Among the services alluded to by Reich are his impassioned defense of death squads in El Salvador, Guatemala, and Honduras; plots to overthrow the governments of Nicaragua, Venezuela, Haiti and Cuba; intimidation of reporters and human rights activists; and path-clearing for corporations seeking set up sweatshops free from headaches caused by unionized workers.
Reich retired from his latest stint in government in July, leaving behind a resume of infamy rarely equaled by a civil servant. For more than 30 years, Reich served as the guiding force for US policy in Latin America. The Reichian doctrine featured an unapologetic endorsement of some of the bloodiest regimes in modern history, from Guatemala to El Salvador, and an unrelenting obsession with toppling the Cuban government.
In March of 2001, when George Bush announced his intention to name Reich as the Assistant Secretary of State for the Western Hemisphere, the top diplomatic post in the government for Latin America, Reich's career was already ripe enough with atrocities that his nomination elicited howls of protest from journalists and human rights groups. Notably, there was no objection to the pick from Colin Powell, at whose left hand Reich was supposed to repose. On the right hand, in charge of stirring up trouble in the eastern hemisphere, was John Bolton, who has lobbies for war against Syria, Iran and North Korean. So much for Powell the dove.
Reich's nomination required confirmation by the US Senate, where in a rare display of spinefulness Christopher Dodd, the Democrat from Connecticut, blocked hearings on Reich's appointment. A stalemate ensued and for several months Reich settled into the murkier position of “special envoy to Latin America,” a kind of off-the-shelf operator who directed Bush policy in Latin America with little accountability to Congress or anyone else, except perhaps the Cuban-America Foundation. Those were heady days. From his White House office, Reich helped plot an unsuccessful coup against the government of Hugo Chavez in Venezuela, sought to undermine the fragile and cash-strapped government of Haiti and tightened the screws on Cuba.

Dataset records
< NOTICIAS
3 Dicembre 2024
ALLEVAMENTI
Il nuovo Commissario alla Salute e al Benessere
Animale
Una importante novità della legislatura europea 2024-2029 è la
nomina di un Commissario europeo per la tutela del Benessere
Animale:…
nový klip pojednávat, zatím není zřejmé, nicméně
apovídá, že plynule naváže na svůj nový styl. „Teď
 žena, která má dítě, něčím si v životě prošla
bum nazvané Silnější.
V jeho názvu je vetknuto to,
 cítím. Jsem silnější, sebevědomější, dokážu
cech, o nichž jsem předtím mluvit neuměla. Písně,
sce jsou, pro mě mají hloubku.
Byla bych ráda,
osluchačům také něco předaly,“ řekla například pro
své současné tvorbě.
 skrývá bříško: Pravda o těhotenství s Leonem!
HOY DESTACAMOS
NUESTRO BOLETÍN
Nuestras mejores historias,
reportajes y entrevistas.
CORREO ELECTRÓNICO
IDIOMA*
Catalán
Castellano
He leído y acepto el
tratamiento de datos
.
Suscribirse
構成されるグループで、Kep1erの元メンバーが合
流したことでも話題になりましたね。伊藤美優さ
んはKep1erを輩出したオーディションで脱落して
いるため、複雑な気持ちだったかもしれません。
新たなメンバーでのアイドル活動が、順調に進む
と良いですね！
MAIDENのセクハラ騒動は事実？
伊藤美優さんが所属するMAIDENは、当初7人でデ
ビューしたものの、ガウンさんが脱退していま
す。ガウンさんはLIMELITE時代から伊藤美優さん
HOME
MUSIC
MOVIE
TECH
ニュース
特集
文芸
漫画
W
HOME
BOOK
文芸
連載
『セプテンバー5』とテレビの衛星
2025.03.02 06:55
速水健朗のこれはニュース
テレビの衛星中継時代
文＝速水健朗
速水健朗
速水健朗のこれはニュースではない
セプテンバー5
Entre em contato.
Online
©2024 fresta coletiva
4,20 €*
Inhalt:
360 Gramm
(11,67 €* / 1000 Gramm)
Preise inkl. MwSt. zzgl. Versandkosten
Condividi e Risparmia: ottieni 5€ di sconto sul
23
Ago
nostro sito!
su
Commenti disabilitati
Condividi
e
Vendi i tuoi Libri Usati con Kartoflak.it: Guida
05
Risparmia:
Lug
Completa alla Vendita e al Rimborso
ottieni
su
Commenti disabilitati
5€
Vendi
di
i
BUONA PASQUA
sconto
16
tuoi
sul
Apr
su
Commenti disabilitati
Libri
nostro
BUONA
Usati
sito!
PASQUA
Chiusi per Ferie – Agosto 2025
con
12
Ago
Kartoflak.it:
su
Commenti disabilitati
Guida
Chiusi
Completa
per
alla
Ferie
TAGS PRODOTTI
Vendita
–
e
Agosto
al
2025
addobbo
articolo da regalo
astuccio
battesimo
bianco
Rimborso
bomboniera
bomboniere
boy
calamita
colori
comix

→ Problems to work on:
[1] According to the passage on Reich, for how many years did he serve as the guiding force for US policy in Latin America?
[2] Reproduce the passage on Reich word for word, starting at "Among the services" and continuing up to and including "by unionized workers.".

→ Outputs in order:
[1] More than 30 years.

[2]
Among the services alluded to by Reich are his impassioned defense of death squads in El Salvador, Guatemala, and Honduras; plots to overthrow the governments of Nicaragua, Venezuela, Haiti and Cuba; intimidation of reporters and human rights activists; and path-clearing for corporations seeking set up sweatshops free from headaches caused by unionized workers.